Cord blood transfusion has immense potentialities to rectify and correct cases of severe anemia and participate in long-term bone marrow reconstitution. One of the significant findings of the above clinical case studies was the rapid rise in the count of the peripheral CD34+ cells post 72 hours of transfusion without any clinical features of graft versus host syndrome and other immunological reactions. This rise in CD34+ cells was independent of any ex-vivo application of growth factors like G-CSF or Valproic acid that might have accounted for peripheral mobilization of CD34+ cells in the host beforehand. The rise could be a direct or indirect effect of the cord blood transfusion. Cord blood is predominantly rich in CD34+ hematopoietic stem cells and one theory might be that the rise in the peripheral count of the CD34+ cells post cord blood transfusion are actually the CD34+ cells of the cord blood transfused. This could seriously challenge the fact that if it so, there will be a graft versus host reaction due to the increase of foreign CD34+ cells in the body which was not evident in any of the clinical cases till date follow up. It might be attributed to the fact that as cord blood is hypo-antigenic in nature, the cellular constitutes of the cord blood are also less antigenic therefore escaping the immune surveillance of the host system through mechanisms which are unknown still. Also, it could be due to the fact also that most of the patients recruited for the study, had a dysfunctional bone marrow resulting in a dysregulated immune surveillance system which failed to recognize the foreign hypo-antigenic CD34+ cells of the cord blood transfused and thereby resulting in no graft versus host action.

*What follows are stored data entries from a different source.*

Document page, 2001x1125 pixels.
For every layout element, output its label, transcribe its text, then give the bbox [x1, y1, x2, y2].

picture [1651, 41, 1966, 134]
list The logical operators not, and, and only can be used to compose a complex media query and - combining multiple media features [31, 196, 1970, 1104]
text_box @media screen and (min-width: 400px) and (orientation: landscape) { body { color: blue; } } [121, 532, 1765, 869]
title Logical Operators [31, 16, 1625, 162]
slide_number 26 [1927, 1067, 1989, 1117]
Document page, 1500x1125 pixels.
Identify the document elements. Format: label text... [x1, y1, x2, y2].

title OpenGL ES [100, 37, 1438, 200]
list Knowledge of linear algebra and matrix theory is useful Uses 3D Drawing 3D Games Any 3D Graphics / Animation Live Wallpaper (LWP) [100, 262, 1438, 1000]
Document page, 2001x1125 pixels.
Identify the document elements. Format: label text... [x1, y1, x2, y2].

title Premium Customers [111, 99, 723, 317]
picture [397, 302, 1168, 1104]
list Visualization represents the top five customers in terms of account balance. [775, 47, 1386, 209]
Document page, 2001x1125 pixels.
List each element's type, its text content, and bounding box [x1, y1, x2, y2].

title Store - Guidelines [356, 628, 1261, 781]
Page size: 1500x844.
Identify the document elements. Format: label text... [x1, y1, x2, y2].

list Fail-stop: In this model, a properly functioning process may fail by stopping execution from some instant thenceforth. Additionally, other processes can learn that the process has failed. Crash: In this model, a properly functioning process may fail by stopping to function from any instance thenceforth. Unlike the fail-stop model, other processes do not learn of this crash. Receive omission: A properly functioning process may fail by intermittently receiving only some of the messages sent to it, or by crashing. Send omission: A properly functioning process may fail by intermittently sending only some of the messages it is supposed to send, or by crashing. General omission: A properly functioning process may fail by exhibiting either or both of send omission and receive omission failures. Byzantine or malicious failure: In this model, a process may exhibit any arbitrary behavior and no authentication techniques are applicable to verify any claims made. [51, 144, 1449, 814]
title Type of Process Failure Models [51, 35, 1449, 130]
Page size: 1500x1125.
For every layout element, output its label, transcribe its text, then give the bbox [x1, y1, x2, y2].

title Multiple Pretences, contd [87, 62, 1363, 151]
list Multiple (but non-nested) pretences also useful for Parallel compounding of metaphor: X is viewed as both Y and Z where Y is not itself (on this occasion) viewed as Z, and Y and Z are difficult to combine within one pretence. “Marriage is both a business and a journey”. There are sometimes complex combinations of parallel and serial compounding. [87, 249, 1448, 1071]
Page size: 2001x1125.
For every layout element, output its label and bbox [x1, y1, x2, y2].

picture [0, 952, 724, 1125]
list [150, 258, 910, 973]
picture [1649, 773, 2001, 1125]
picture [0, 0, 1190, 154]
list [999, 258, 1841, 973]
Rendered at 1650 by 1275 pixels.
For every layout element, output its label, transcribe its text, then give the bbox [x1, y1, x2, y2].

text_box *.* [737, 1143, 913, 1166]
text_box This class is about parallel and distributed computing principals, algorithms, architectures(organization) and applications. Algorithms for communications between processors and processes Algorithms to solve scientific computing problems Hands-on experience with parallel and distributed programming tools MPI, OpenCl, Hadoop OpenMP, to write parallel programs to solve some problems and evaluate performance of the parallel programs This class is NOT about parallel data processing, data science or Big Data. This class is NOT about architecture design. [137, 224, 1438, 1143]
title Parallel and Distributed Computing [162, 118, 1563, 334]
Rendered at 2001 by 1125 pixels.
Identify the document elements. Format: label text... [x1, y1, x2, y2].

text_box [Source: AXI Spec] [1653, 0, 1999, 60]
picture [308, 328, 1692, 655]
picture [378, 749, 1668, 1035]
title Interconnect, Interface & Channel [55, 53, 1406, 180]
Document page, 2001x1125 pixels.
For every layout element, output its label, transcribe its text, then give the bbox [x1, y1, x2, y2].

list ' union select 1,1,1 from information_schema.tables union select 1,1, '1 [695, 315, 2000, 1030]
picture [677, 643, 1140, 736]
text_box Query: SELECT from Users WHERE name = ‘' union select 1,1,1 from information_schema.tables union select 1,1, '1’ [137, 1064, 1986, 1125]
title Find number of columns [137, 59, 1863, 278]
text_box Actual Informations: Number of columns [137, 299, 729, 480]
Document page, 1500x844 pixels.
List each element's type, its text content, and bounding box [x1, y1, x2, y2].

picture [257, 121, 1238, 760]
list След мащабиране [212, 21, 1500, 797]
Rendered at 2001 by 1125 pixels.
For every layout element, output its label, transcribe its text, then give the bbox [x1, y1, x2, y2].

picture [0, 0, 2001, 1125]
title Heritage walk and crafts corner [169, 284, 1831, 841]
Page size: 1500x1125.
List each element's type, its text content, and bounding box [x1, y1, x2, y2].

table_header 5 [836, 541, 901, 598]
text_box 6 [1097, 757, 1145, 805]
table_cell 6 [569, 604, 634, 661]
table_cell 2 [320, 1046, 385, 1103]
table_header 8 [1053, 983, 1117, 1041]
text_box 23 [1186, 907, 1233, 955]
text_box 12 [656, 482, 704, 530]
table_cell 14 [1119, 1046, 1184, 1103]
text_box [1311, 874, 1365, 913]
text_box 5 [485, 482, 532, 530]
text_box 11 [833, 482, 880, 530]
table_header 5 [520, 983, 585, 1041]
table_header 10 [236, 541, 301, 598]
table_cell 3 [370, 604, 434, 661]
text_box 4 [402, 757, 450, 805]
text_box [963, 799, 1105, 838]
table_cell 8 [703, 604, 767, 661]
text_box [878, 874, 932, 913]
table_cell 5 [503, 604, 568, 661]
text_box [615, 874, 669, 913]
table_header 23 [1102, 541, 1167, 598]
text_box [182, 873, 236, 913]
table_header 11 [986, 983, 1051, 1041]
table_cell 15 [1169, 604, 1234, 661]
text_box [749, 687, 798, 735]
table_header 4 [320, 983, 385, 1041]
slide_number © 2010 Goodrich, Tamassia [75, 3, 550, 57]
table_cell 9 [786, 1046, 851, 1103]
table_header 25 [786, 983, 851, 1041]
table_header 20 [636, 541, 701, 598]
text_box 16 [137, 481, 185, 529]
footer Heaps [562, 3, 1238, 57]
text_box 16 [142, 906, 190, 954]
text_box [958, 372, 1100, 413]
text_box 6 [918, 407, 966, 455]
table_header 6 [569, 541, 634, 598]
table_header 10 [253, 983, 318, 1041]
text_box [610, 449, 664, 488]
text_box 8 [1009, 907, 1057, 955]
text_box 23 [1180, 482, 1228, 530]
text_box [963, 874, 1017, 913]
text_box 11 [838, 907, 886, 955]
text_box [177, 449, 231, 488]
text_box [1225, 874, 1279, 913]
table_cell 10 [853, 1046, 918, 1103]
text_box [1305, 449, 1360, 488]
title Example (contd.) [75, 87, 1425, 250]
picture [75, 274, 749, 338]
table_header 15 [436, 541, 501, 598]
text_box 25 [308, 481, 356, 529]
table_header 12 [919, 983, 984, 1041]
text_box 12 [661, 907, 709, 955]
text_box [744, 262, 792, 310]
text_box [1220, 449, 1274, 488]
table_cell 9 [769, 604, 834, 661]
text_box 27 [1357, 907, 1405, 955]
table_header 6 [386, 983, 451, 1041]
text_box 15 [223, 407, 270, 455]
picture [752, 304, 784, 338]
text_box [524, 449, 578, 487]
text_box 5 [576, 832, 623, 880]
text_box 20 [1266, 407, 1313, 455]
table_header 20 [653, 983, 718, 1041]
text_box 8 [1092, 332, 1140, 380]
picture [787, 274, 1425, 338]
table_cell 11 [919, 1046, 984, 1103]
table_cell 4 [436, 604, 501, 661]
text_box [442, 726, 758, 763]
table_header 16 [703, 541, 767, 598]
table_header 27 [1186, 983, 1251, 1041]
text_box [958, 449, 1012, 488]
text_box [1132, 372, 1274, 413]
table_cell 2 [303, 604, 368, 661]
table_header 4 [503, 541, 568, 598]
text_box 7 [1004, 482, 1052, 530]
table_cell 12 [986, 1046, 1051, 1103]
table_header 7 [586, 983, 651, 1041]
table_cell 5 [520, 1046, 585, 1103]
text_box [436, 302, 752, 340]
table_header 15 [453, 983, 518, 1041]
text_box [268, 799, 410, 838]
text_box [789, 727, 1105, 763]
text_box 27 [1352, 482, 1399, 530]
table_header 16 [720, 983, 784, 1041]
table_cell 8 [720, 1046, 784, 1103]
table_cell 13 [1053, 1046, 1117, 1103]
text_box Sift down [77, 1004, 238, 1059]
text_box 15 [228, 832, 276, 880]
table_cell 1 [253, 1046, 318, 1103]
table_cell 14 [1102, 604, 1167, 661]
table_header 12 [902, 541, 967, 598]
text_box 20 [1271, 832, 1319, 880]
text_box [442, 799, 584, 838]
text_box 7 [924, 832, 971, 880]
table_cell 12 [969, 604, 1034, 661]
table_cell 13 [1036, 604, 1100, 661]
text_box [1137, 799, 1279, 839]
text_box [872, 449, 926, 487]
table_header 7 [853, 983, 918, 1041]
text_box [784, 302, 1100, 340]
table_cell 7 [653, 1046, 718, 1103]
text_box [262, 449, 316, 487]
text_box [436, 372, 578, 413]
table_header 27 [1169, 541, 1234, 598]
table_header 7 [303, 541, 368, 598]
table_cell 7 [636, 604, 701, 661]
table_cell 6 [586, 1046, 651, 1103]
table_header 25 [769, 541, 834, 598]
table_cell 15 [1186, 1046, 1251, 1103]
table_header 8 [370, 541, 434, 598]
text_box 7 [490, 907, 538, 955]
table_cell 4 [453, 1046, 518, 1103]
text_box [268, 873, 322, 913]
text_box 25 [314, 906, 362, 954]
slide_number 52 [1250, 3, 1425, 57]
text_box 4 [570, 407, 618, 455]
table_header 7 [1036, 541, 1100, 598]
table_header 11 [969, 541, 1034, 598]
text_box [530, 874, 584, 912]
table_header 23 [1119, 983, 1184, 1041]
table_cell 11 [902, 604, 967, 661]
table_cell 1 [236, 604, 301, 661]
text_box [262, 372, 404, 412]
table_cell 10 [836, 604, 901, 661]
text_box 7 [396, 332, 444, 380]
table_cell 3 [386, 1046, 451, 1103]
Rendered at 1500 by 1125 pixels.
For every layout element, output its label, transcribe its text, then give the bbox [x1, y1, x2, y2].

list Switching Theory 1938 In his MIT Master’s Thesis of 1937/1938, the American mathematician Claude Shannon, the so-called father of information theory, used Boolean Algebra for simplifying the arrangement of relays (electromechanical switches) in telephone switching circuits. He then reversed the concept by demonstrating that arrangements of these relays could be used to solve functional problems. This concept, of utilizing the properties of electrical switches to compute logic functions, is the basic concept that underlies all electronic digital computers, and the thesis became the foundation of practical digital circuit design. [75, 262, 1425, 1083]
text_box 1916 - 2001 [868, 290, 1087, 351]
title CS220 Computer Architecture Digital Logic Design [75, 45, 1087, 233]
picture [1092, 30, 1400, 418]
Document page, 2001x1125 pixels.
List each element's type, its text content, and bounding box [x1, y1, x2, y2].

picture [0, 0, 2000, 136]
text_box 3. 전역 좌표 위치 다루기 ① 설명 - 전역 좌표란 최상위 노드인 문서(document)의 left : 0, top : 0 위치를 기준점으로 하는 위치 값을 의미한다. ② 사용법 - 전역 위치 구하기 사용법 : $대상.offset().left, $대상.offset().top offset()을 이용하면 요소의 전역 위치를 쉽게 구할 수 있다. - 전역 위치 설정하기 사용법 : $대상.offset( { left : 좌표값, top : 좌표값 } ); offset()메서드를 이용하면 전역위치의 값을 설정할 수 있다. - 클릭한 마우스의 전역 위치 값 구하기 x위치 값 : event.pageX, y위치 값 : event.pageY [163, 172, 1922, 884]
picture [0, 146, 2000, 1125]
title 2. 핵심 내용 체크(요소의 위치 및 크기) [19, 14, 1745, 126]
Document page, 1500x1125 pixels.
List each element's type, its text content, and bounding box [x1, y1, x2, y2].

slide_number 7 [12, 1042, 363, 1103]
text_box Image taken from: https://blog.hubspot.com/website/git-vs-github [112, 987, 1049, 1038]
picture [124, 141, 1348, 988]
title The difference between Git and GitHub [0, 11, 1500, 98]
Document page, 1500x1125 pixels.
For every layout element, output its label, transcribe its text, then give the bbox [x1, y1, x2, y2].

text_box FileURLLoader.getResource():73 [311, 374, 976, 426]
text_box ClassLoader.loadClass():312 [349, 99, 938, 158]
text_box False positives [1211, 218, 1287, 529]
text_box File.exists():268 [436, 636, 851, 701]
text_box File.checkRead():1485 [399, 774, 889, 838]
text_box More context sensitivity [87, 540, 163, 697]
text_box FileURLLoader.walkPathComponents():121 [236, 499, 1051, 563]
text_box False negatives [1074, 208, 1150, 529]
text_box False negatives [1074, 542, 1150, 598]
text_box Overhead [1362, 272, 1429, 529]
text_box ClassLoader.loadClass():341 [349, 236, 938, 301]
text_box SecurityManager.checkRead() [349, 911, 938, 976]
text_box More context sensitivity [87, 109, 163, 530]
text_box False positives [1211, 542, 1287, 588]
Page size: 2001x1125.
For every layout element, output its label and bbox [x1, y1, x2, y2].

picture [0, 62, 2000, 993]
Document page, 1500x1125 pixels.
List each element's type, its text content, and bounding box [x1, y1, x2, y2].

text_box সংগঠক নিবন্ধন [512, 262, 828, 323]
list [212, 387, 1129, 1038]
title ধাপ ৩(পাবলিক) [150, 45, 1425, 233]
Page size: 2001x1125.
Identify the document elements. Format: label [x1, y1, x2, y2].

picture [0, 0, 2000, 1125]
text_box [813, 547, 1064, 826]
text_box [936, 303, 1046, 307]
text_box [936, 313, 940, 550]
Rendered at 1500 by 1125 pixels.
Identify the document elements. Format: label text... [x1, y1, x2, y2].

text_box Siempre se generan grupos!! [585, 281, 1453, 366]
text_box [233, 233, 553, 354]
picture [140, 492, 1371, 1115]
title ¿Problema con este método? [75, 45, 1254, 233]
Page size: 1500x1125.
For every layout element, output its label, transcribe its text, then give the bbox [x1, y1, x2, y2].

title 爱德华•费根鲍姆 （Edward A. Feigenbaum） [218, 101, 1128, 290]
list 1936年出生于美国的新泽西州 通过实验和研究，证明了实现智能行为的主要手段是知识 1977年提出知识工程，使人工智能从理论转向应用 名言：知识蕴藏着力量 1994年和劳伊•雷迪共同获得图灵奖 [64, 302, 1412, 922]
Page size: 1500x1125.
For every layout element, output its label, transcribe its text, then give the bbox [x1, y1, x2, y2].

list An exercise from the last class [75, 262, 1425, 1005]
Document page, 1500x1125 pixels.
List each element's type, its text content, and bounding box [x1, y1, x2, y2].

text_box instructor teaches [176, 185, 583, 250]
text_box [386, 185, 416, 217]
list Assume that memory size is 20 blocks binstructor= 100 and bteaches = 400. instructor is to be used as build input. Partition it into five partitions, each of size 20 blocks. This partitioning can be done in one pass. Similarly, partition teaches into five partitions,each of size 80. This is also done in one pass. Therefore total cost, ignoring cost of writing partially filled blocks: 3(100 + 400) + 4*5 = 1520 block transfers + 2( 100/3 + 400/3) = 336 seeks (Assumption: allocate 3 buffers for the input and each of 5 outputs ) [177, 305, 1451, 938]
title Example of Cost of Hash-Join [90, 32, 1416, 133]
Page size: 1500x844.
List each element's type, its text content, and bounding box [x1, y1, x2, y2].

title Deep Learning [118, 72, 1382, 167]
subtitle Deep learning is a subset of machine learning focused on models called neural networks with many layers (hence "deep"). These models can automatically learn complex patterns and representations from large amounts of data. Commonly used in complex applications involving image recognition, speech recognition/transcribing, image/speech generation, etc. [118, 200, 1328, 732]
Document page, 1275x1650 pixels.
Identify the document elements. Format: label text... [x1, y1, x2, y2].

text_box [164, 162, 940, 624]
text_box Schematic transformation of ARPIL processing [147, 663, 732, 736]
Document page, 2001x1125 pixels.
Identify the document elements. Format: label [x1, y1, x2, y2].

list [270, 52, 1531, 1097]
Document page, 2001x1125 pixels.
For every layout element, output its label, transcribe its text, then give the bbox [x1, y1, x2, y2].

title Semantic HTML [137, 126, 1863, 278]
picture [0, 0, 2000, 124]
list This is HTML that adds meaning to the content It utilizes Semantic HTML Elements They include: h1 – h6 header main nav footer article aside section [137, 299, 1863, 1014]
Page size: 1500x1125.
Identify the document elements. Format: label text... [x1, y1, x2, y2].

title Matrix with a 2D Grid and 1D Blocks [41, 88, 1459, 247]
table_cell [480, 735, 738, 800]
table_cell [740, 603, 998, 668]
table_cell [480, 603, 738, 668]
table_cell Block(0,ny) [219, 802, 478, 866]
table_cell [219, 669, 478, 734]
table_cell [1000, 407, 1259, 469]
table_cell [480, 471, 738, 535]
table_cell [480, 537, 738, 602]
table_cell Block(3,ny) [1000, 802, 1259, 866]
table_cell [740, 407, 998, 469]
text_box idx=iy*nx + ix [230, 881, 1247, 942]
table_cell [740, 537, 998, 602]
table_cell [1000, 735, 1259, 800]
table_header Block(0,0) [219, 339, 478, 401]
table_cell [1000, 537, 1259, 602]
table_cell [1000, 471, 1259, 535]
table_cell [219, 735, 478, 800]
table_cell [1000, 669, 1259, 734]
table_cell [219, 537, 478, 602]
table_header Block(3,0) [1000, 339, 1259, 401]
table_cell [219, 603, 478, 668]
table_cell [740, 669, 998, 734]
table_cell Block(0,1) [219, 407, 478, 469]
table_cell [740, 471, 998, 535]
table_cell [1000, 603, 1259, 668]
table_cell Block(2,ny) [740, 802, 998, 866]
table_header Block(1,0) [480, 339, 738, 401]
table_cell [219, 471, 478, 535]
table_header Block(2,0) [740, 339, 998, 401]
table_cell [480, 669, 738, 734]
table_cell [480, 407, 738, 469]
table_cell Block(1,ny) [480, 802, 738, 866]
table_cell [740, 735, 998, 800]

Another hypothesis can be that post cord blood transfusion, the cytokines and the growth factors which are present in the cord blood has helped in the endogenous stimulation of the host’s bone marrow which it failed to do so in the absence of cord blood application due to its dysregulation, the causes which are still under intense scrutiny [45]. Cord blood although predominantly rich in hematopoietic stem cells, it has a small fraction of potent mesenchymal stem cells, ectodermal stem cells, very small embryonic-like stem cells (VSEL). Post-transfusion a degree of chimera is expected inside the host’s bone marrow system at the microenvironment level. This certain degree of chimerism then might become essential for stimulation of the host’s bone marrow. However, none of the above theories are confirmed and need more in situ molecular labeling studies in order to understand the fate of the transfused cord blood, its cellular components including that of the host’s endogenous bone marrow system and what causes its stimulation.

In countries, where dengue often takes an epidemic form requiring platelet transfusion, cord blood or platelet-derived from the cord blood can be transfused due to its superior platelet count and in order to manage severe cases of thrombocytopenia. Bhattacharya et al. have further reported, that HLA randomized blood group matched cord blood transfusion need not require any immune-suppression regimen before its application which is very unlikely in cases of cord blood stem cell transplantation where HLA matching is an important step [46]. Also, due to the availability of large quantity of cord blood globally every year, if it is collected, stored and screened properly, it can be also useful in emergency cases such as war, disaster or accidents [47,48].